Your objective - Count how many rows below contain the word "answer". Give only the number.

Provided data -

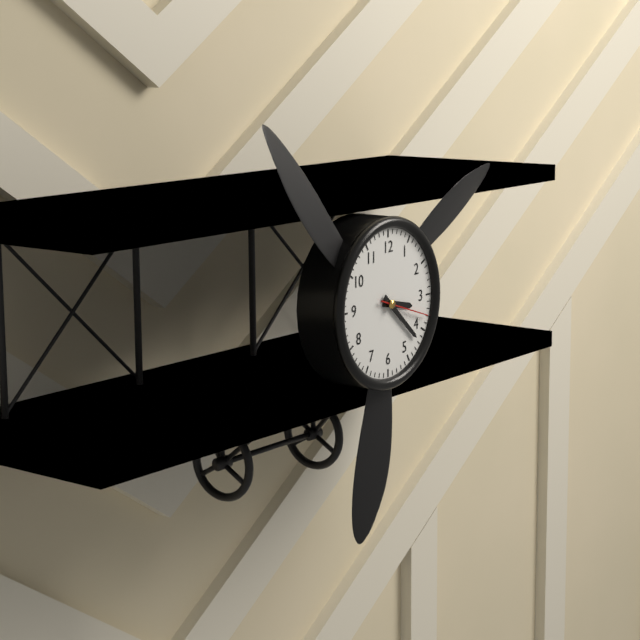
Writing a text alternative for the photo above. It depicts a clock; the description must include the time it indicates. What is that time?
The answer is 3:22
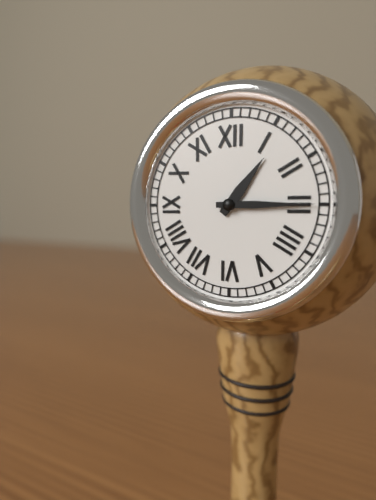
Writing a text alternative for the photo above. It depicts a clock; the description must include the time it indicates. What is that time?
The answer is 1:15
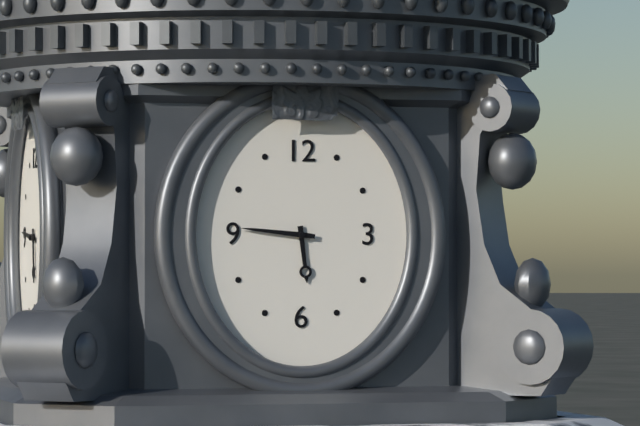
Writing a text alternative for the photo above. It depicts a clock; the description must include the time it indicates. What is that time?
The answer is 5:46
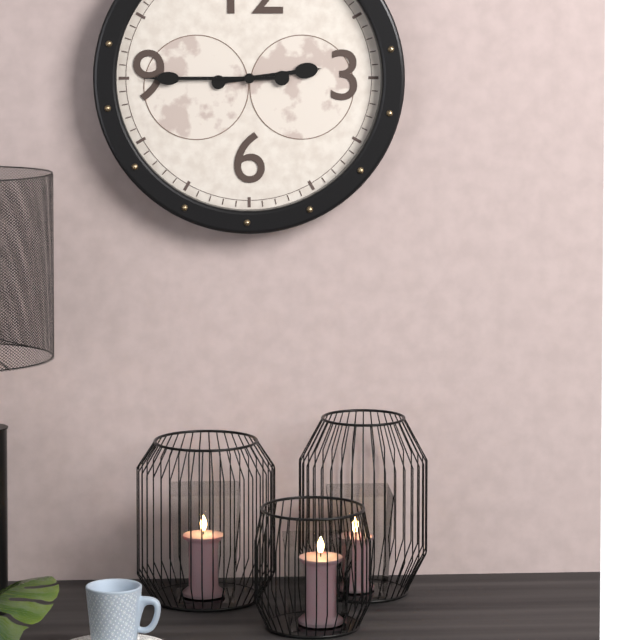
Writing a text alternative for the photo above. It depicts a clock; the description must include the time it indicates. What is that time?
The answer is 2:45
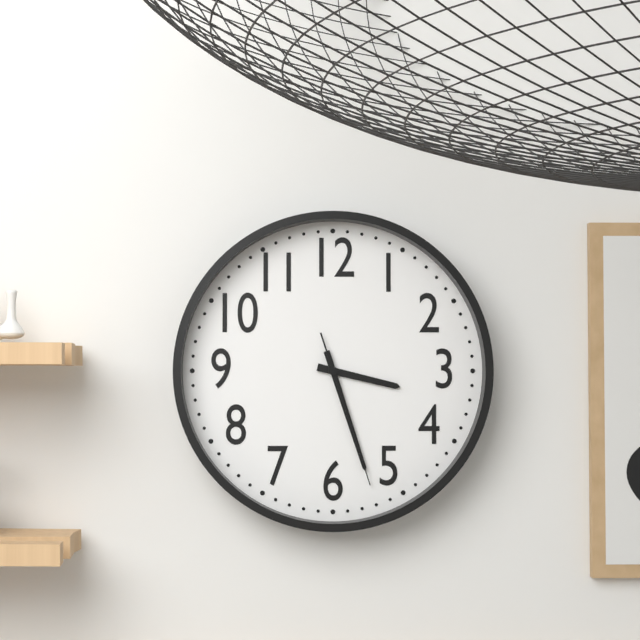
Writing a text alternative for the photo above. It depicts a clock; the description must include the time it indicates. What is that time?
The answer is 3:27:27
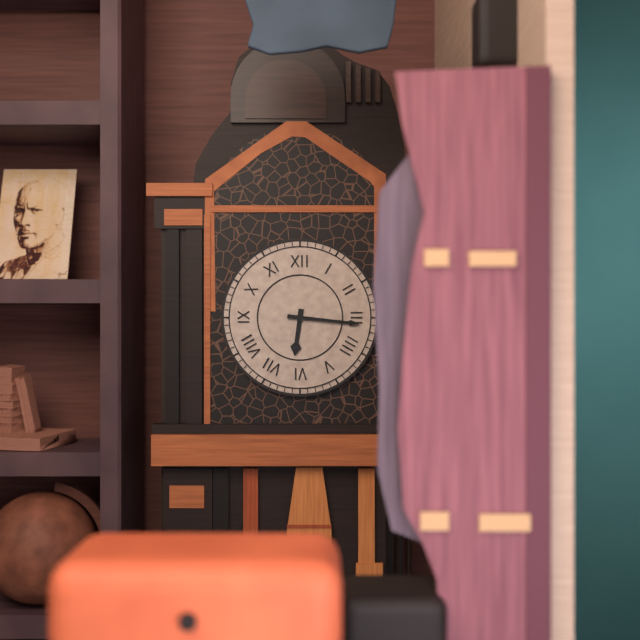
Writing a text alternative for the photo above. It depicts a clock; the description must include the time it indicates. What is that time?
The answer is 6:16
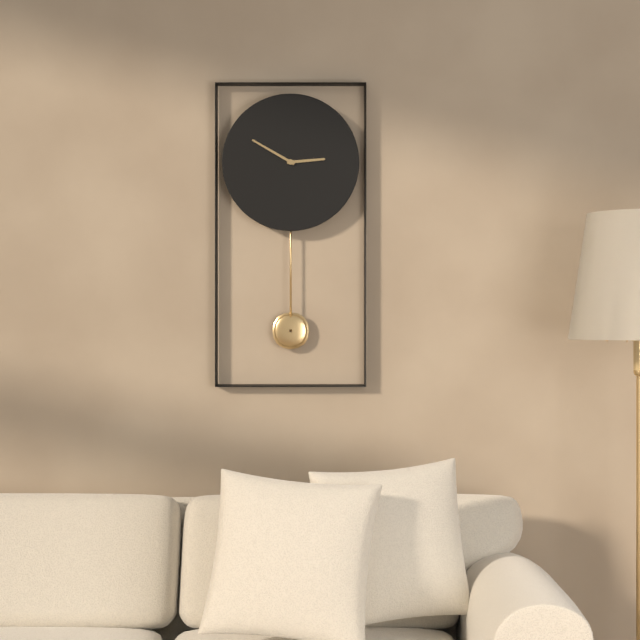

Result for this task - 6